Try this instead and let me know whether it gives you flat timings:
telapsed = zeros(20000,1); % Pre-allocate
for z=1:20000
telapsed(z) = gputimeit(@()a.*b);
end
It will take a long time to execute because gputimeit runs the code at least 10 times to get an average value. You might want to reduce the number of iterations. If you don't think this code is testing the timing properly, do it with wait(gpuDevice) - just be aware that the actual execution time is much less:
telapsed = zeros(20000,1); % Pre-allocate
for z=1:20000
tstart = tic;
c = a .* b;
wait(gpuDevice);
telapsed(z) = toc(tstart);
end

Iain
Iain 2014년 2월 10일
I suspect that it has to do with caching.
A slow main DRAM of 1GB or whatever will have "slow" write access times (tens-hundreds of ns) . A cached SRAM of 16MB (or whatever) will have "fast" write access times (sub-ns)

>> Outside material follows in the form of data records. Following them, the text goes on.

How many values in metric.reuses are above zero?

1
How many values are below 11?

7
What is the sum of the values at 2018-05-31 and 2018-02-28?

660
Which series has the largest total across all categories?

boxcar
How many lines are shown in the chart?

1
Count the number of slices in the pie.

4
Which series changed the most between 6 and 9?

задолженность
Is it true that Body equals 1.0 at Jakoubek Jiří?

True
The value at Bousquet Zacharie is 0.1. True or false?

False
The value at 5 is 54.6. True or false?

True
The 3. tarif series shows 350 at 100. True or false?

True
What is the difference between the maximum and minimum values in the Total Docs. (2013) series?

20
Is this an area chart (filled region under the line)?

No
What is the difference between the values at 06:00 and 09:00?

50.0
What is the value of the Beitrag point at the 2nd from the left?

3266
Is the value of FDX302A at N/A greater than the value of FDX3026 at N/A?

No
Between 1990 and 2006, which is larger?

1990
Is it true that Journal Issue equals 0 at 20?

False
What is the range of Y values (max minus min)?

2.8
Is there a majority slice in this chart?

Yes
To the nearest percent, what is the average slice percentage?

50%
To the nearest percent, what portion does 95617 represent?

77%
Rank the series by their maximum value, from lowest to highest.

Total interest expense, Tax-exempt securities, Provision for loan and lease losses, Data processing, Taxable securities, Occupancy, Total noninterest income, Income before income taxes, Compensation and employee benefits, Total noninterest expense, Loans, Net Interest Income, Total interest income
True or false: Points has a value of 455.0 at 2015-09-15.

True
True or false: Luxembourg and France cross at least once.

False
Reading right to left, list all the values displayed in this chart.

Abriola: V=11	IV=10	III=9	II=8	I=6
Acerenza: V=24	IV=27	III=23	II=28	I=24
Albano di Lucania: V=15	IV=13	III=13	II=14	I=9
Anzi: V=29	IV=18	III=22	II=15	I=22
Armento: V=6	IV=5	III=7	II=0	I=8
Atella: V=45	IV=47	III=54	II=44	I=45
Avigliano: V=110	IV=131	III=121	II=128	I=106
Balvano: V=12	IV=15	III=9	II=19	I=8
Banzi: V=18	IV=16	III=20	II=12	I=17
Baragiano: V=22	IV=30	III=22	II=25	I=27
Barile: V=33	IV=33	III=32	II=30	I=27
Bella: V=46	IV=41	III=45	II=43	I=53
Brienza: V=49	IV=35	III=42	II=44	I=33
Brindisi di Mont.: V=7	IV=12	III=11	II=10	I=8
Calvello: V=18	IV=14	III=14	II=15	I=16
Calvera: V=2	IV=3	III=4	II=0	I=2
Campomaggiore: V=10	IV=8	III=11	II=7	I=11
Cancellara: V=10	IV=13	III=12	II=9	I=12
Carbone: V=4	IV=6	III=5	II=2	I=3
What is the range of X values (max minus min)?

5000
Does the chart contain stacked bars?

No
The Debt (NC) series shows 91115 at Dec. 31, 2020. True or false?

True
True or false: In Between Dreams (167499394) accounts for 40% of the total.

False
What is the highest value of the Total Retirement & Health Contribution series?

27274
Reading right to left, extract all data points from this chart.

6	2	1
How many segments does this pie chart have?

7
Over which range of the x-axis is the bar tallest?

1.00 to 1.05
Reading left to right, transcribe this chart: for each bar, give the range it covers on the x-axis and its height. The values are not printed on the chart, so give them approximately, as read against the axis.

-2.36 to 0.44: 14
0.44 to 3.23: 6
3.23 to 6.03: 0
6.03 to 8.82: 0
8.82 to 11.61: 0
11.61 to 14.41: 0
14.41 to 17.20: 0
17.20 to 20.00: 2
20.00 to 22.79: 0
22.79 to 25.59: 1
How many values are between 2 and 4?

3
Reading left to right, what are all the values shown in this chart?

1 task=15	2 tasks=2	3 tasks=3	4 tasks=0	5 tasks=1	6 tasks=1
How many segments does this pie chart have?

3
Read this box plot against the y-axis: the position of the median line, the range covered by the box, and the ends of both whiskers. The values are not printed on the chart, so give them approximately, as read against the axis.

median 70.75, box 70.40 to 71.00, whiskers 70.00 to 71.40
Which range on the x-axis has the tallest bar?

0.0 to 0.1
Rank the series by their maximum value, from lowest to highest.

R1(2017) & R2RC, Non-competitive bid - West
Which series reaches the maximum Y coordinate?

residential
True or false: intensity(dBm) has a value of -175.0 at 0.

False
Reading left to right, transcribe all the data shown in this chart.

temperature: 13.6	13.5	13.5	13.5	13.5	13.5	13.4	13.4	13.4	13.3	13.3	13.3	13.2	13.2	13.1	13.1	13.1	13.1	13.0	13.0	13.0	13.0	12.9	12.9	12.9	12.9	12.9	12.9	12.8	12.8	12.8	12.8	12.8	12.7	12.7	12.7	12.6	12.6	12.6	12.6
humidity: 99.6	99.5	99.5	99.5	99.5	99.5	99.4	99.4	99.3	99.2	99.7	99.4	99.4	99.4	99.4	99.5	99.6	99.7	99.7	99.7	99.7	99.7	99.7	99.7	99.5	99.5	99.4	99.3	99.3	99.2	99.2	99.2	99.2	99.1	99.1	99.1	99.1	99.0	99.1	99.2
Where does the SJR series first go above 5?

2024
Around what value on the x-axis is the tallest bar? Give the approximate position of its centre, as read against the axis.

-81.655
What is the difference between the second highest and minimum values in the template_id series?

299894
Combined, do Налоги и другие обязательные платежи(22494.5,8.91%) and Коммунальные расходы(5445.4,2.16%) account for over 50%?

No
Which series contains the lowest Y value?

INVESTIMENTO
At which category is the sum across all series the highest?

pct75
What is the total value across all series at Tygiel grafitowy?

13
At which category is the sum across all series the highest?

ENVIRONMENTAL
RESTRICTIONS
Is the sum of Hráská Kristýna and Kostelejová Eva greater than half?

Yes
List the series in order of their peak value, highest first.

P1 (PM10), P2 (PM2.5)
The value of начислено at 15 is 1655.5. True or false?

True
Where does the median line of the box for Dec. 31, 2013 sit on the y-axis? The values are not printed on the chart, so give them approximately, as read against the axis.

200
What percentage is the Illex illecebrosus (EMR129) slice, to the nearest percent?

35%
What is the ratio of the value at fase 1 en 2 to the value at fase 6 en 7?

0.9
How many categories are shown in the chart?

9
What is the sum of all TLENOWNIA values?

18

Once the cached SRAM fills, it needs to start unloading to the main DRAM, which may restrict your ability to write to the SRAM and say "done".
  댓글 수: 2
Maurice
Maurice 2014년 2월 14일
There is no write back to the main ram during the iterations, everything is computed on either CPU or GPU
Iain
Iain 2014년 3월 5일
On a GPU, you'll still have some local static ram running at very high clock rates (a few MB is likely), and a much bigger ram space (hundreds/thousands of MB), still on the graphics card, and then a further, main ram on the motherboard (ones-tens of GB), and then a further massive "RAM" located on the machine's hard drive (hundreds-thousands of GB)
It might not be writing back to motherboard ram, but its almost certain to be writing back to a slow, large scale RAM on the graphics card.